I got up around 5am and saw on my phone a pre-warning from the Hong Kong Observatory that Tropical Storm Lionrock had been taking an extraordinary route so that the No. 8 Southeast Gale or Storm Signal would be up at 6:40am and would remain in force for at least the morning, with the likelihood though that it would be replaced by the Strong Wind Signal No. 3 late morning or in the afternoon. That was not much indication or advice for planning the day’s activities, of which there would be plenty.
I went back to sleep, but got up again shortly after 6:15am to check the progress of Lionrock; and as forecast the No. 8 signal was up at precisely 6:40am, accompanied by announcements that all schools would be closed for the day and buses would stop running soon. Not my problem; and I went back to sleep. Su and I got up around 9:30am to assess the situation, for her father was to go through a series of tests and I needed to find out whether the lunch and the various meetings would still go ahead according to schedules.

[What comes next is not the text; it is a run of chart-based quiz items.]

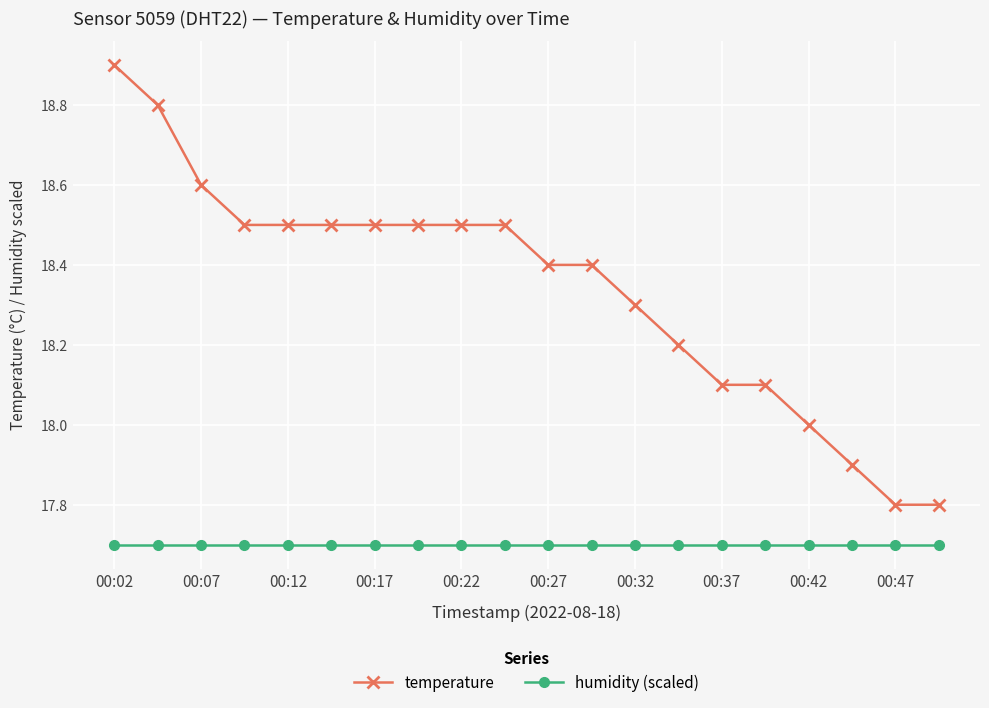

True or false: humidity (scaled) and temperature intersect in this chart.

False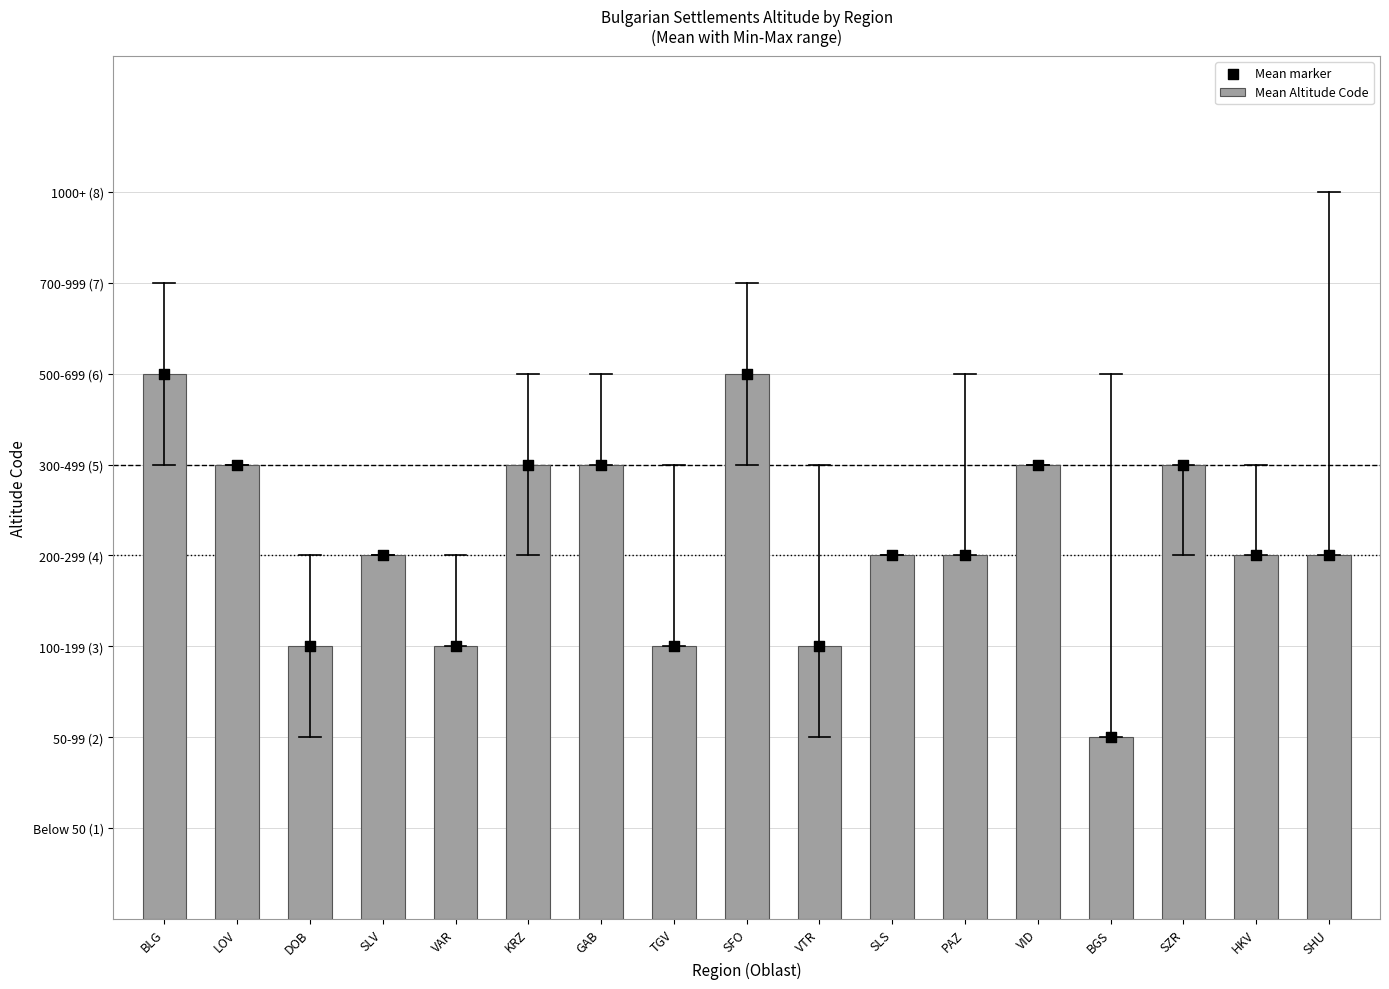

What is the total value across all series at LOV?

10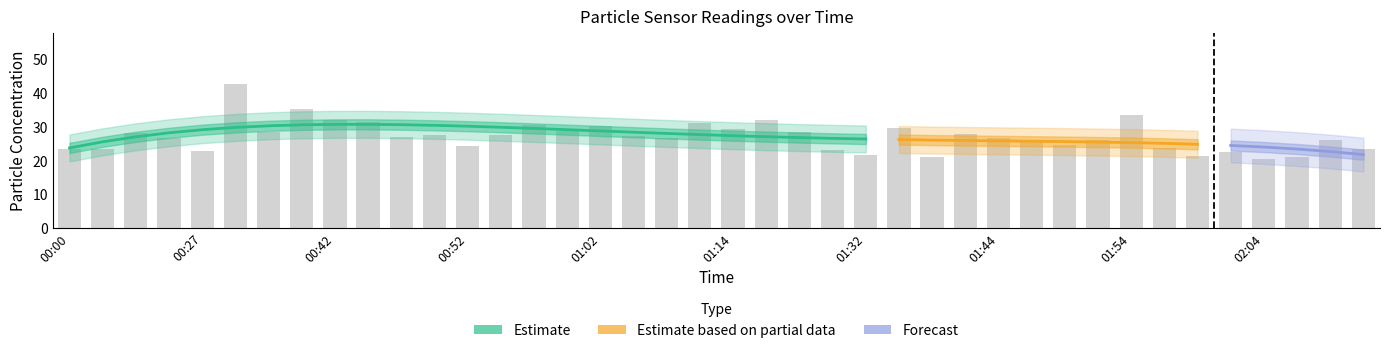

What is the smallest value displayed?

20.5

A flurry of messages followed. The lunch was cancelled; but it took a bit longer for a decision to precipitate on whether the meeting scheduled at 4pm at Zetland Hall could go ahead, bearing in mind that the Observatory was a bit evasive on when the No. 8 Signal would be downgraded to No. 3, as was predicted with much optimism. The members had decided to wait until 2pm before taking a position, but by 1:15pm, it became blatantly obvious that it would be dangerous if not irresponsible to ask members to make their way for a meeting in the midst of pouring rain and landslip warnings, even if the Typhoon Signal was downgraded. It was decided to call off the meeting there and then.
The upshot was that all my appointments for the day were cancelled by 1:15pm and what promised to be a long day turned out to be another quiet day, as far as the outlook was concerned.
We decided to indulge ourselves with more food and drinks shortly before 2pm; and we were rather good at that. First we uncorked a 2001 red which needed some time to breathe, so we uncorked another younger red, both of which we eventually demolished with beef and greens. Meanwhile, Su communicated with her siblings on the latest status of their parents and decided on the immediate way forward for their father.
On TV news, the anchors were busy getting sound bites from amateurs who were ready to criticize the Observatory for the timings of weather warnings and the warnings themselves, all rather unnecessary, but I am not going into that. We had some terrible and tricky weather from Tropical Storm Lionrock; and that was factual. The rest were irrelevant. Another weather system is developing and could be with us before long.